Beijing government restricts Internet

The Great Firewall of China has been reinforced to stop the flow of information about Tibetan independence protests spreading on the mainland.

Beijing authorities have stepped up their restrictions on Internet access following the riots, with YouTube blocked and users in Beijing complaining of difficulty accessing a number of websites.

Google-owned YouTube hosted dozens of videos of foreign news reports of the protests in Tibet, as well as photos and footage from overseas Tibetan demonstrations.

The BBC website is blocked in China, although BBC World can be accessed in hotels and diplomatic compounds.

Domestic websites such as youku.com and tudou.com have not carried coverage of the riots, but the Chinese media is reporting them in Tibet and neighboring provinces, in which scores of people have reportedly been killed.

Local reports have been extremely critical of the Tibetan independence movement. The official news agency Xinhua is reporting that 10 died in the riots, which it blamed on “vandals” in the employ of the “Dalai clique,” referring to the Tibetan spiritual leader, the Dalai Lama, who fled the Himalayan enclave after a failed uprising in 1959.

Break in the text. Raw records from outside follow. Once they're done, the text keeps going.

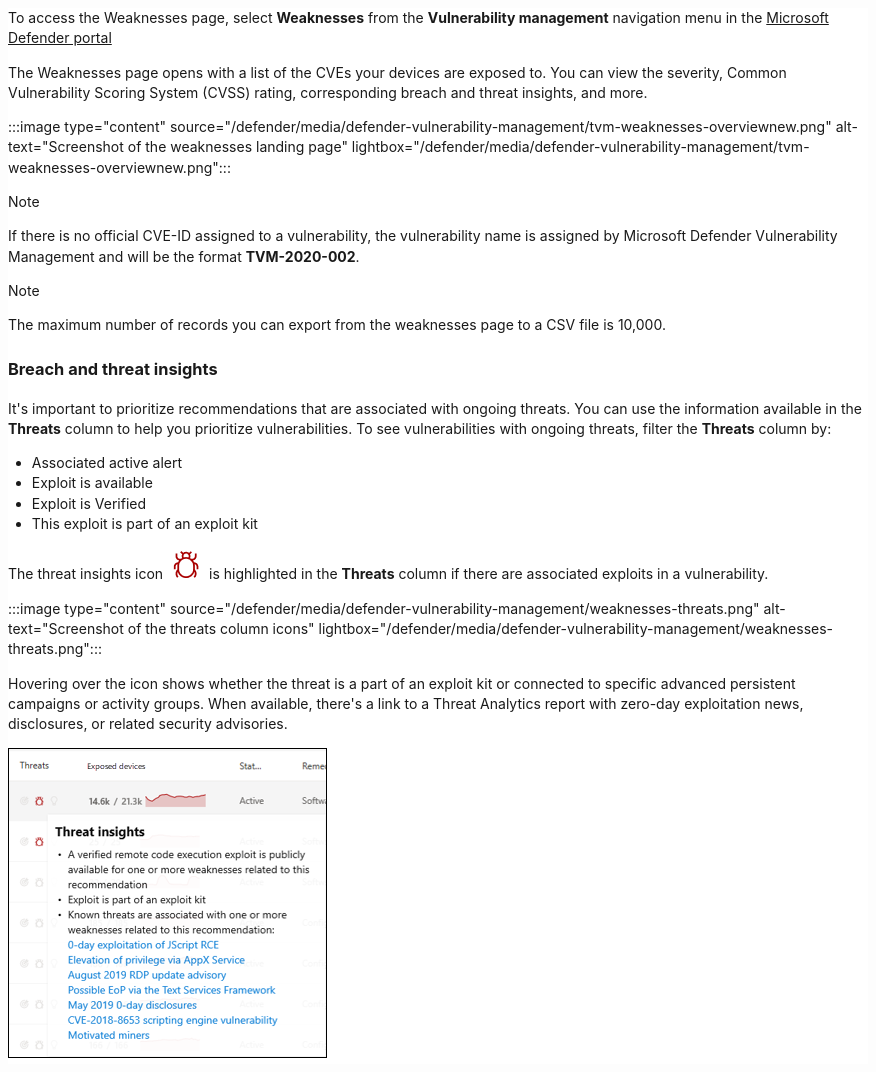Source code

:To access the Weaknesses page, select **Weaknesses** from the **Vulnerability management** navigation menu in the [Microsoft Defender portal](https://security.microsoft.com)

The Weaknesses page opens with a list of the CVEs your devices are exposed to. You can view the severity, Common Vulnerability Scoring System (CVSS) rating, corresponding breach and threat insights, and more.

   :::image type="content" source="/defender/media/defender-vulnerability-management/tvm-weaknesses-overviewnew.png" alt-text="Screenshot of the weaknesses landing  page" lightbox="/defender/media/defender-vulnerability-management/tvm-weaknesses-overviewnew.png":::

> [!NOTE]
> If there is no official CVE-ID assigned to a vulnerability, the vulnerability name is assigned by Microsoft Defender Vulnerability Management and will be the format **TVM-2020-002**.

> [!NOTE]
> The maximum number of records you can export from the weaknesses page to a CSV file is 10,000.

### Breach and threat insights

It's important to prioritize recommendations that are associated with ongoing threats. You can use the information available in the **Threats** column to help you prioritize vulnerabilities. To see vulnerabilities with ongoing threats, filter the **Threats** column by:

- Associated active alert
- Exploit is available
- Exploit is Verified
- This exploit is part of an exploit kit

The threat insights icon ![Simple drawing of a red bug.](/defender/media/defender-vulnerability-management/tvm_bug_icon.png) is highlighted in the **Threats** column if there are associated exploits in a vulnerability.

   :::image type="content" source="/defender/media/defender-vulnerability-management/weaknesses-threats.png" alt-text="Screenshot of the threats column icons" lightbox="/defender/media/defender-vulnerability-management/weaknesses-threats.png":::

Hovering over the icon shows whether the threat is a part of an exploit kit or connected to specific advanced persistent campaigns or activity groups. When available, there's a link to a Threat Analytics report with zero-day exploitation news, disclosures, or related security advisories.

![Threat insights text that that could show up when hovering over icon. This one has multiple bullet points and linked text.](/defender/media/defender-vulnerability-management/tvm-threat-insights.png)
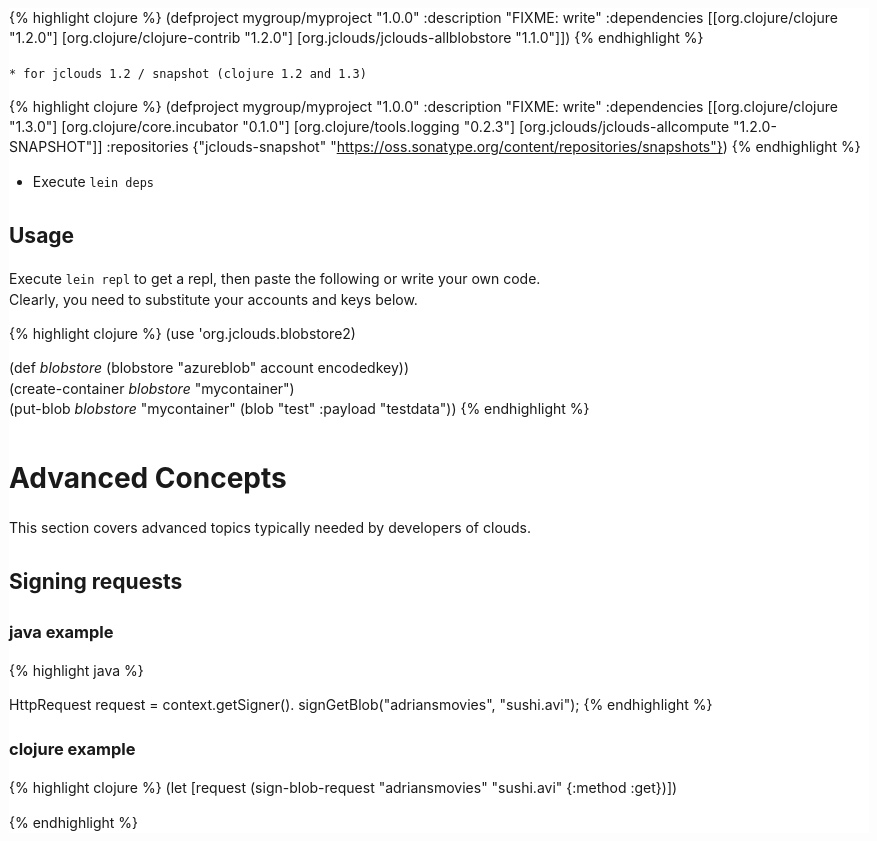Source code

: {% highlight clojure %}
(defproject mygroup/myproject "1.0.0" 
  :description "FIXME: write"
  :dependencies [[org.clojure/clojure "1.2.0"]
                 [org.clojure/clojure-contrib "1.2.0"]
		 [org.jclouds/jclouds-allblobstore "1.1.0"]])
{% endhighlight %}

    * for jclouds 1.2 / snapshot (clojure 1.2 and 1.3)
{% highlight clojure %}
(defproject mygroup/myproject "1.0.0" 
  :description "FIXME: write"
  :dependencies [[org.clojure/clojure "1.3.0"]
                 [org.clojure/core.incubator "0.1.0"]
                 [org.clojure/tools.logging "0.2.3"]
                 [org.jclouds/jclouds-allcompute "1.2.0-SNAPSHOT"]]
  :repositories {"jclouds-snapshot" "https://oss.sonatype.org/content/repositories/snapshots"}) 
{% endhighlight %}

  * Execute `lein deps`

## Usage 

Execute `lein repl` to get a repl, then paste the following or write your own code.  
Clearly, you need to substitute your accounts and keys below.

{% highlight clojure %}
(use 'org.jclouds.blobstore2)

(def *blobstore* (blobstore "azureblob" account encodedkey))                                                                                                                            
(create-container *blobstore* "mycontainer")                                                                                                                                            
(put-blob *blobstore* "mycontainer" (blob "test" :payload "testdata"))
{% endhighlight %}

# Advanced Concepts

This section covers advanced topics typically needed by developers of clouds.

## Signing requests

### java example 
{% highlight java %}

HttpRequest request = context.getSigner().
                              signGetBlob("adriansmovies",
                                          "sushi.avi");
{% endhighlight %}
### clojure example 

{% highlight clojure %}
(let [request (sign-blob-request "adriansmovies"
                                 "sushi.avi" {:method :get})])

{% endhighlight %}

There were 210 million Internet users in China at the end of 2007, but Beijing-based research firm BDA believes that figure has now surpassed the 216 million who use the Internet in the U.S.

The Internet is a conundrum for the Chinese government, which is keen to take advantage of its commercial and educational opportunities but is less enthusiastic about the forum it offers for potential dissent and pornography.